= Beginning of Section =

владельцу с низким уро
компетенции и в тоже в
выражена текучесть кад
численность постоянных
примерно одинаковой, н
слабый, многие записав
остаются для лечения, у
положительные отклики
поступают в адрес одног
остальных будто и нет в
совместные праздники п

= End of Section =
= Beginning of Section =

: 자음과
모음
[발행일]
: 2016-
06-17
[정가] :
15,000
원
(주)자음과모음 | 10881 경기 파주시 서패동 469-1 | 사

= End of Section =

Look above for the line with "владельцу с низким уро" and the line with "совместные праздники п". Retype those two lines and every line between them exactly, adding nothing.

владельцу с низким уро
компетенции и в тоже в
выражена текучесть кад
численность постоянных
примерно одинаковой, н
слабый, многие записав
остаются для лечения, у
положительные отклики
поступают в адрес одног
остальных будто и нет в
совместные праздники п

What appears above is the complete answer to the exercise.